■ WHAT YOU ARE ASKED TO DO
Write out nothing except the lines running from the one containing "right knee: (845, 544)" to the last line of the data, exactly as they stand.

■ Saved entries
----

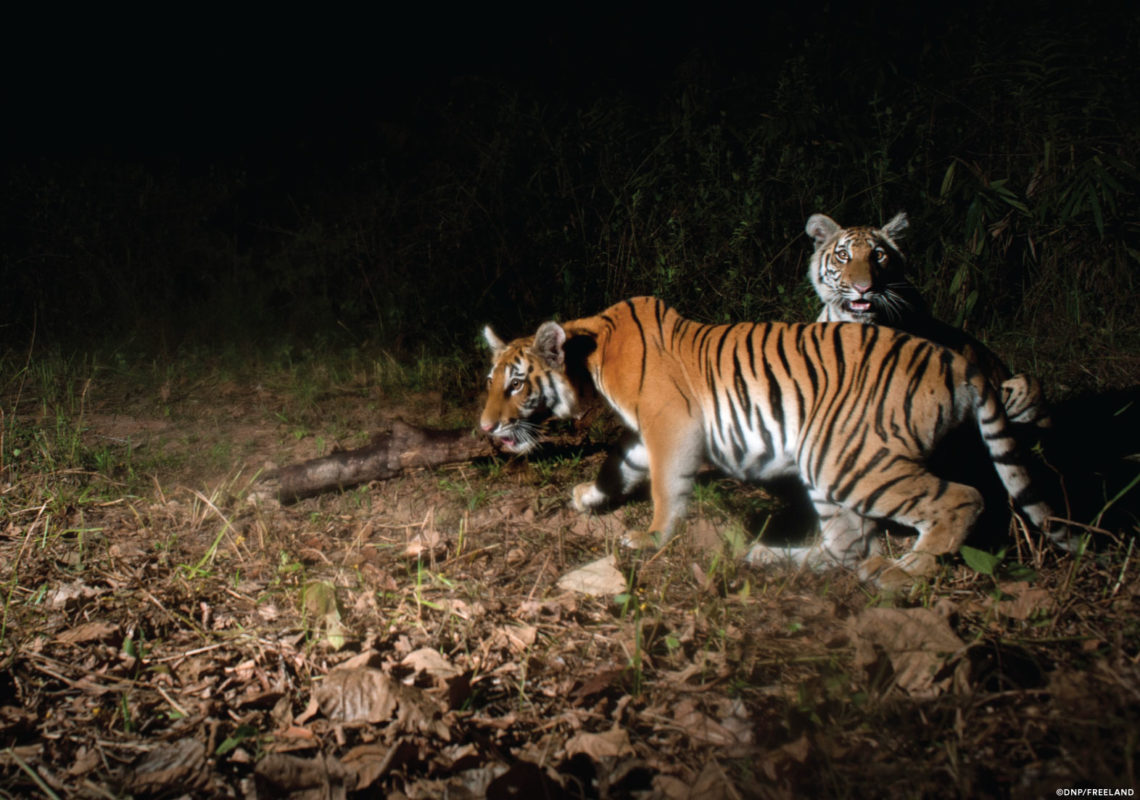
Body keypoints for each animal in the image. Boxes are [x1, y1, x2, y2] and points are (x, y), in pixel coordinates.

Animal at [483, 296, 1076, 588]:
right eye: (491, 381)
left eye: (516, 384)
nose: (485, 429)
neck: (591, 357)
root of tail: (959, 360)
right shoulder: (646, 433)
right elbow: (620, 464)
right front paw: (589, 497)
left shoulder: (670, 422)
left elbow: (665, 487)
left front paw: (651, 538)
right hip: (828, 462)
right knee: (845, 544)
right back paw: (763, 556)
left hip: (849, 460)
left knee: (960, 499)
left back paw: (902, 574)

----

■ SOLUTION TO THE EXERCISE
right knee: (845, 544)
right back paw: (763, 556)
left hip: (849, 460)
left knee: (960, 499)
left back paw: (902, 574)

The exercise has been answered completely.